Records supplied:

• • • • •

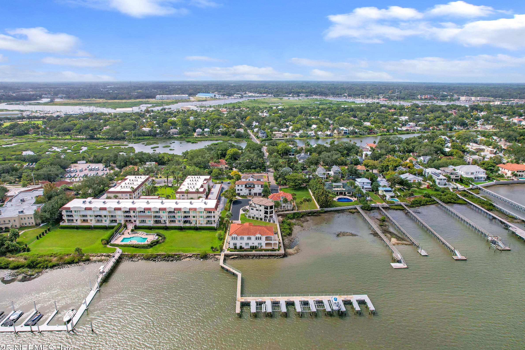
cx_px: 254
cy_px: 182
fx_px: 335
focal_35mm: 23
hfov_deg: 76.1
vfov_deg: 55.1
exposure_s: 1/1000
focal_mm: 8.38
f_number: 2.8
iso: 150
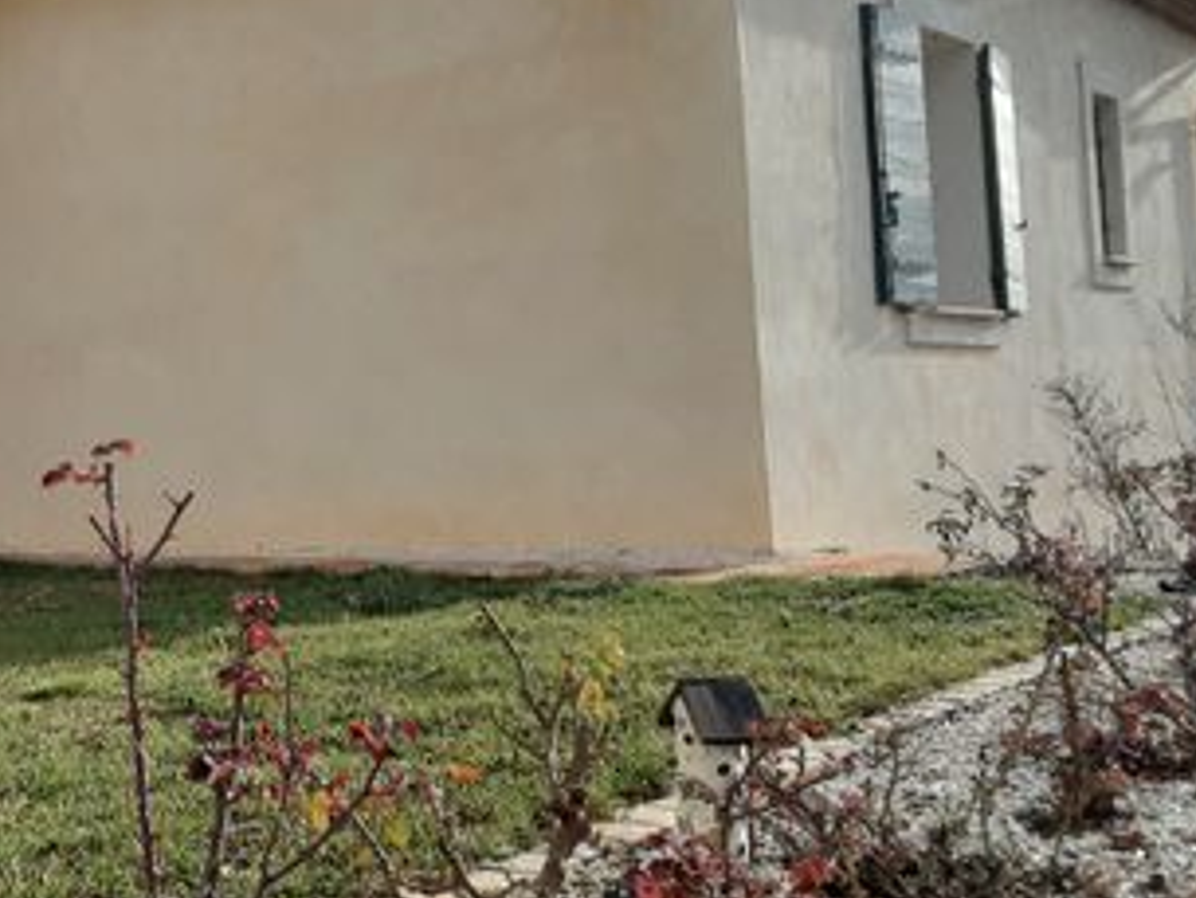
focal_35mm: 55
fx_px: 1901
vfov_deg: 26.5
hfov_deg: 34.2
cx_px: 294
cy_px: 349
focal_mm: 2.9
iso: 40
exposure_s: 1/954
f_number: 1.9
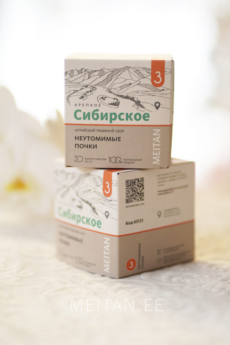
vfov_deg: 23.9
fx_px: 814
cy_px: 172
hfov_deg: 16.1
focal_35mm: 85
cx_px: 115
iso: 500
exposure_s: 1/400
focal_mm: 85
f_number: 2.2
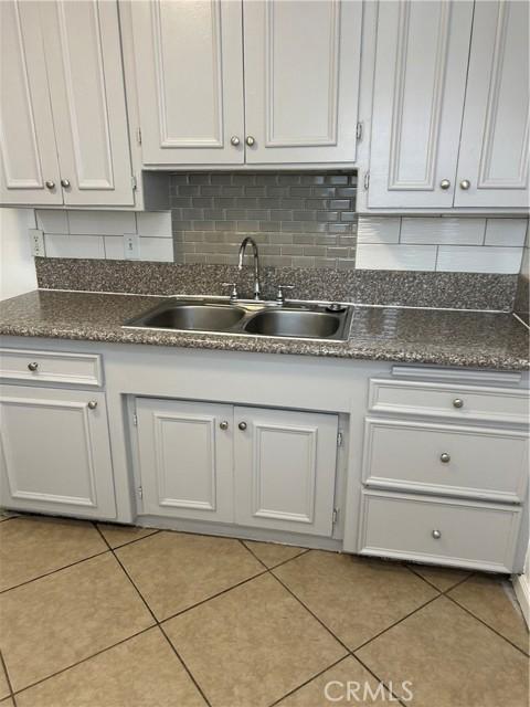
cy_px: 354
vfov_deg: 67.3
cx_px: 265
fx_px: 531
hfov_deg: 53.1
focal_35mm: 26
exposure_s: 1/120
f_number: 1.5
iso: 125
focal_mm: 5.7
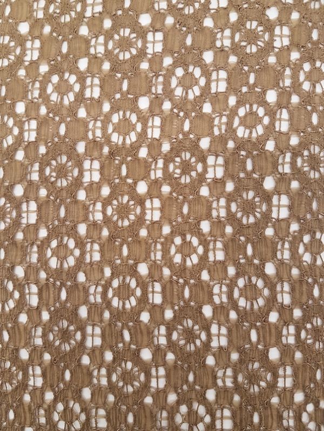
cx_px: 162
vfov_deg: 67.3
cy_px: 216
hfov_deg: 53.1
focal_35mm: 26
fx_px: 324
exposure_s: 1/50
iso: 100
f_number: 1.7
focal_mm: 4.2
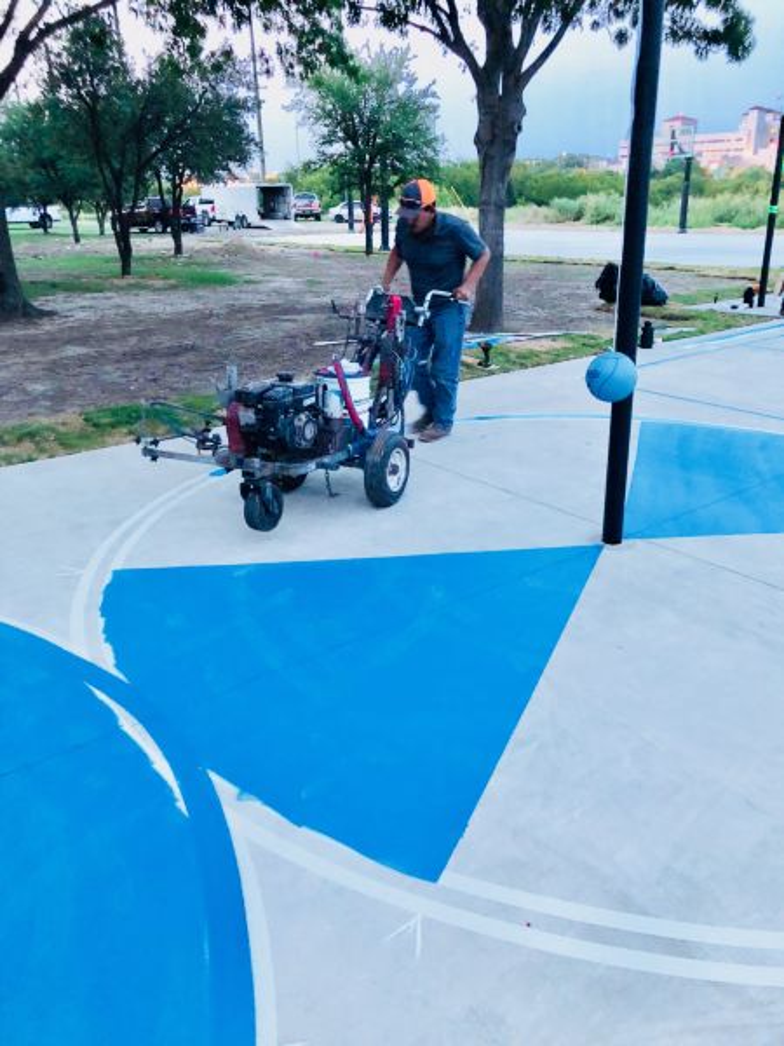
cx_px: 392
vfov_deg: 63.4
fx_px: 846
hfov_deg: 49.7
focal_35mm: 28
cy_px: 523
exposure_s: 1/4
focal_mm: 3.99
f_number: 1.8
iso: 100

• • • • •

Try it: Set down every record word for word and leave out the pictures.

Answer to this exercise:
cx_px: 254
cy_px: 182
fx_px: 335
focal_35mm: 23
hfov_deg: 76.1
vfov_deg: 55.1
exposure_s: 1/1000
focal_mm: 8.38
f_number: 2.8
iso: 150
focal_35mm: 55
fx_px: 1901
vfov_deg: 26.5
hfov_deg: 34.2
cx_px: 294
cy_px: 349
focal_mm: 2.9
iso: 40
exposure_s: 1/954
f_number: 1.9
vfov_deg: 23.9
fx_px: 814
cy_px: 172
hfov_deg: 16.1
focal_35mm: 85
cx_px: 115
iso: 500
exposure_s: 1/400
focal_mm: 85
f_number: 2.2
cy_px: 354
vfov_deg: 67.3
cx_px: 265
fx_px: 531
hfov_deg: 53.1
focal_35mm: 26
exposure_s: 1/120
f_number: 1.5
iso: 125
focal_mm: 5.7
cx_px: 162
vfov_deg: 67.3
cy_px: 216
hfov_deg: 53.1
focal_35mm: 26
fx_px: 324
exposure_s: 1/50
iso: 100
f_number: 1.7
focal_mm: 4.2
cx_px: 392
vfov_deg: 63.4
fx_px: 846
hfov_deg: 49.7
focal_35mm: 28
cy_px: 523
exposure_s: 1/4
focal_mm: 3.99
f_number: 1.8
iso: 100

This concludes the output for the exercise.